The MWBI also delivered courses validated by ICM, BTEC and CPID. There was also MBA programmes with the University of Surrey and also had associated programmes with Oxford Brookes University. The computing and IT degree and masters programmes led to qualifications with the NCC Education, University of Huddersfield and University of Portsmouth. The MWBI also ran professional accountancy programmes for the ACCA and IATI as well as professional bodies such as IPICS. It also had a number of foundation programmes for Institutes of Technology, such as the Limerick Institute of Technology and the Tralee Institute of Technology. The MWBI was the only private college to run engineering technician training courses, catering for the mechanical and electronic engineering business in the area.

In the mid 1990s the MWBI delivered in Limerick BA Hons Business Administration and BA Hons Business Studies franchised by Liverpool John Moores University

The Mid West Business Institute was a member of the Higher Education Colleges Association of Ireland.

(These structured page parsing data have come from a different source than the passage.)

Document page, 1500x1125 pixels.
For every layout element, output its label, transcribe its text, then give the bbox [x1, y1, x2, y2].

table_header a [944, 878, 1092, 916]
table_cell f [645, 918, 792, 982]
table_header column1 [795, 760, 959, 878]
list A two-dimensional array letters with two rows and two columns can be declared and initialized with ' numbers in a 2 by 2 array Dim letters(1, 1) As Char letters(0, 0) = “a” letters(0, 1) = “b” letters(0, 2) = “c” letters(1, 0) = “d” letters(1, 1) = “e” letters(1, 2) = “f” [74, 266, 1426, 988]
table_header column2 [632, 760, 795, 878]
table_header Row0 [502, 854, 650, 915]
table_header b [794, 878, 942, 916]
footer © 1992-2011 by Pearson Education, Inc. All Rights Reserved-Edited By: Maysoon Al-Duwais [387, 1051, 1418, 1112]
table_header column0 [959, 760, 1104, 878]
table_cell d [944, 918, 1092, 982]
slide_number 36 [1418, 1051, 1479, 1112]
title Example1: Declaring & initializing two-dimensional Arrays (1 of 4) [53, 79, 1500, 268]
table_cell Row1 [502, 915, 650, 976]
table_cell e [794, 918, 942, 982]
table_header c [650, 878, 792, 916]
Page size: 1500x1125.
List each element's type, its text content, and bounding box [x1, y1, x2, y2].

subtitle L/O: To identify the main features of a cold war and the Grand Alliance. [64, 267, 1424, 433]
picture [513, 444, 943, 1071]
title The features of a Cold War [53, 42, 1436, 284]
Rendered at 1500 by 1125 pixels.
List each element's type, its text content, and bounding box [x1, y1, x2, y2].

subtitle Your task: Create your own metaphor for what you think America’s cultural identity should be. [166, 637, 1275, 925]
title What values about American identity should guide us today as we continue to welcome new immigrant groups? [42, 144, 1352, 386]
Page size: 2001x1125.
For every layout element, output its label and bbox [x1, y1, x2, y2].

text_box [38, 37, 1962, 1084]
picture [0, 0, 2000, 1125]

In September 2006 Griffith College Limerick was founded with the acquisition of the Mid West Business Institute by Griffith College.

==Logos==
The Mid West Business Institute had a few logs in its time, the Crest which included a Harp, the College motto Leading through learning as well as an impression of the Old Town Hall. Other logos used incorporated the Old Town Hall and either MWBI or Mid West Business Institute on it,.